A successful “we” is found at the crossroads of listening, being transparent, and emboldening one another to reach our full potential.

The team at the Scituate Education Foundation recently opted to plan a non-traditional fundraising event called, “Seaside Stories”. As an avid follower of “The Moth Radio Hour”, I love to hear a good story, but I was concerned about the potential for this to work as a fundraiser. I listened closely as each team member walked through the key elements for success: hire professionals to train our local storytellers, develop a strong marketing campaign with very clear messaging, and set a ticket price that would encourage a wide range of attendees. While I was not an expert in theater performances, I was convinced by my team that this aligned well with our mission and would be successful.

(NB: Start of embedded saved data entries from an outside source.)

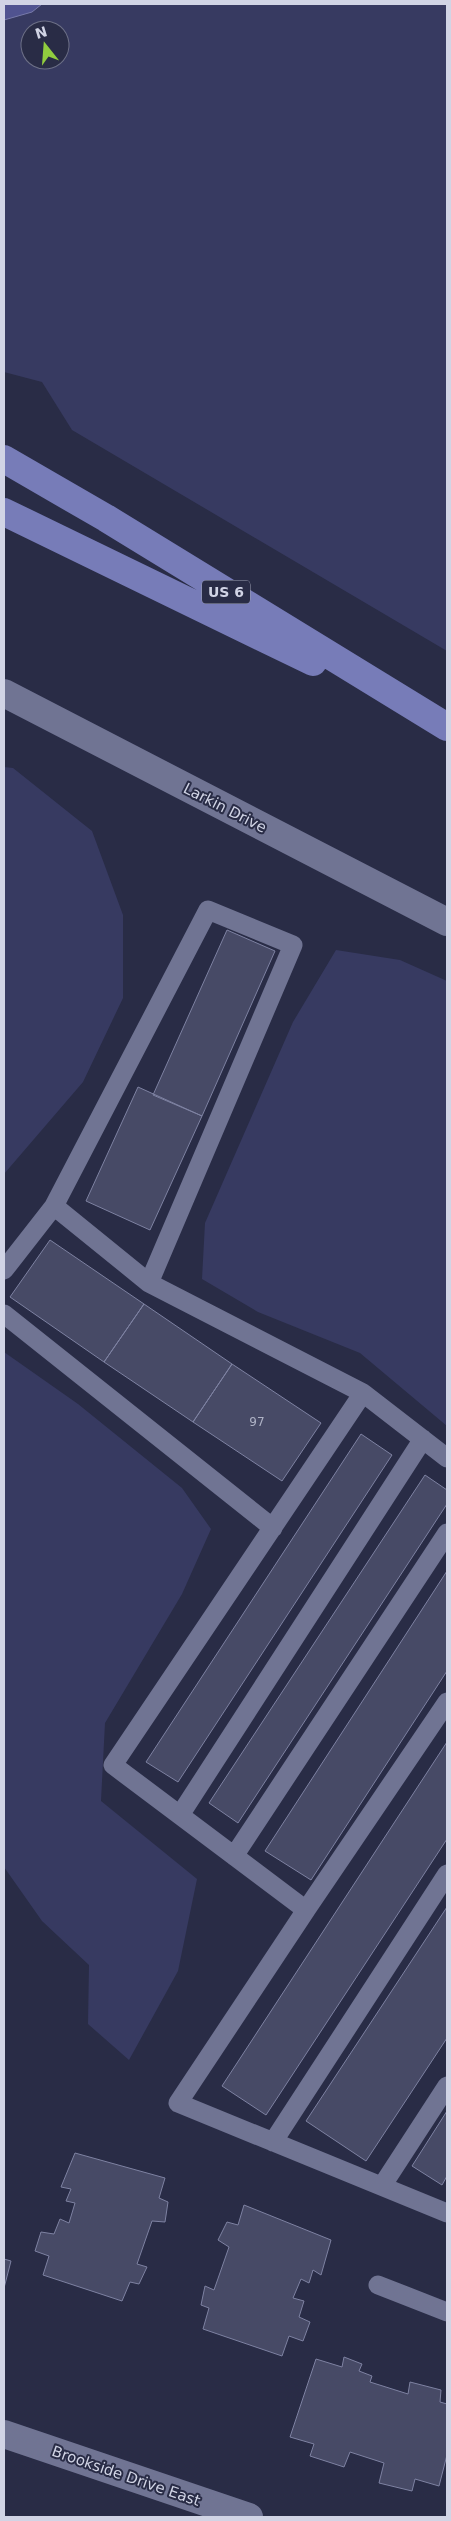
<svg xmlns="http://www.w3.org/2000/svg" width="451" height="2521" font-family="'DejaVu Sans',sans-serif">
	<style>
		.green { fill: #373a61; fill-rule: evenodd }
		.water { fill: #505390; stroke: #777aaa }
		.building { fill: #474a66; stroke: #7e82a2 }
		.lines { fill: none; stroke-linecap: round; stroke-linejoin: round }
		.service { stroke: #707493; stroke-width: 19 }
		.minor { stroke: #707493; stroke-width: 28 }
		.tertiary { stroke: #707493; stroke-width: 28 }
		.motorway { stroke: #777cb8; stroke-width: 28 }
		.labels { text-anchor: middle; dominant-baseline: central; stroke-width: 4; stroke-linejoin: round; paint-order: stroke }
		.number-label { font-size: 12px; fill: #aeb2c5 }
		.shield { fill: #292c46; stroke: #9fa2b5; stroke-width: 1 }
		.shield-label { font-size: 14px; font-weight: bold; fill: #d1d4e5 }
		.street-label { font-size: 15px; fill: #d1d4e5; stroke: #292c46 }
	</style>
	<rect width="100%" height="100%" fill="#292c46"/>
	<path class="green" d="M4,4H447V651L72,430L42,382L4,372ZM30,30H60V60H30Z
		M4,767L13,768L92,831L123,915V998L83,1082L4,1174Z
		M336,950L400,960L447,981V1426L360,1353L258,1312L202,1279L205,1223L293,1022Z
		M4,1352L78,1404L182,1488L211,1529L182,1594L105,1723L101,1801L197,1879L178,1971L129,2060L88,2024L89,1965L42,1921L4,1867Z"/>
	<path class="water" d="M4,4H42L32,12L4,20Z"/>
	<path class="building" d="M227,930L275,951L202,1116L153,1095Z
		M138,1087L202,1116L150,1230L86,1201Z
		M50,1240L144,1304L104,1362L10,1297Z
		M144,1304L232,1364L193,1422L104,1362Z
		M232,1364L321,1423L282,1481L193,1422Z
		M361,1434L392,1455L178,1782L146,1762Z
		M425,1475L447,1490V1504L238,1823L209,1803Z
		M447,1571V1671L311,1880L265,1851Z
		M447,1742V1839L266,2115L222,2086Z
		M447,1907V2038L366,2161L306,2121Z
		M447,2111V2176L442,2185L412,2166Z
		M75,2153L165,2178L159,2198L168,2202L165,2222L152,2221L137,2264L147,2267L139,2284L130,2282L122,2301L43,2275L49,2256L35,2251L41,2232L54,2234L60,2219L69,2223L75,2203L66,2201L71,2189L61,2187Z
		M244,2205L331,2240L321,2275L313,2270L309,2283L301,2279L293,2298L304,2301L299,2317L310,2322L303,2341L289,2336L282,2356L203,2329L209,2308L201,2305L205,2286L214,2290L229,2247L218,2240L227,2222L238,2225Z
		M4,2259L11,2261L4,2288Z
		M344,2357L362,2364L359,2371L372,2376L370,2382L408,2394L410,2382L441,2390L440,2402L447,2404V2455L439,2486L415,2479L412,2491L379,2483L384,2463L350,2452L344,2467L310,2456L314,2444L290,2437L316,2359L342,2367Z"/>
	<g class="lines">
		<path class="service" d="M54,1206L208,910L293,945L149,1283
			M4,1270L54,1206L149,1283L363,1393
			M4,1314L273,1528
			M447,1458L363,1393L113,1765L306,1910L178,2103L447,2213
			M180,1815L423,1439
			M234,1856L447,1533
			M306,1910L447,1702
			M273,2142L447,1874
			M382,2186L447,2086
			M378,2285L447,2312"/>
		<path class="minor" d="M4,2434L249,2517"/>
		<path class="tertiary" d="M4,693L447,922"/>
		<path class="motorway" d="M4,459L106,518L447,727
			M4,512L313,662"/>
	</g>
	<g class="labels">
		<g class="number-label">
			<text x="257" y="1422">97</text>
		</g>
		<rect class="shield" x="202" y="580.5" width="48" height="23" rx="4"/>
		<g class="shield-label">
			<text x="226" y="592">US 6</text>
		</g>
		<g class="street-label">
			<text transform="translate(225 808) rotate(27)">Larkin Drive</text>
			<text transform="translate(126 2476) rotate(19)">Brookside Drive East</text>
		</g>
	</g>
	<rect width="451" height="2521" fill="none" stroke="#d1d4e5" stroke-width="10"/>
	<g transform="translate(45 45) rotate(343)"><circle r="24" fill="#292c46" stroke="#6c6f86"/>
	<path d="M0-4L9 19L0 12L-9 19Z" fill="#91cd3f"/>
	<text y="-8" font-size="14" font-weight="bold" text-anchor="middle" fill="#d1d4e5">N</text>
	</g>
</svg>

Being fully transparent in the planning process for Seaside Stories allowed each member of the committee to weigh their skill sets against their availability in the months leading up to the event. As volunteers, each team member was eager to gift their time and talents to benefit the organization knowing they were a valuable part of the production. We were equally transparent as a group about how we would define success: number of tickets sold, performer satisfaction, and audience feedback.

Seaside Stories was ultimately an opportunity to find untapped potential and embolden a new generation of leaders for SEF. When I asked various people to step up and help, not only did I see a collaboration of skills across committees, but also an awakening of people who had previously been behind the scenes with the organization.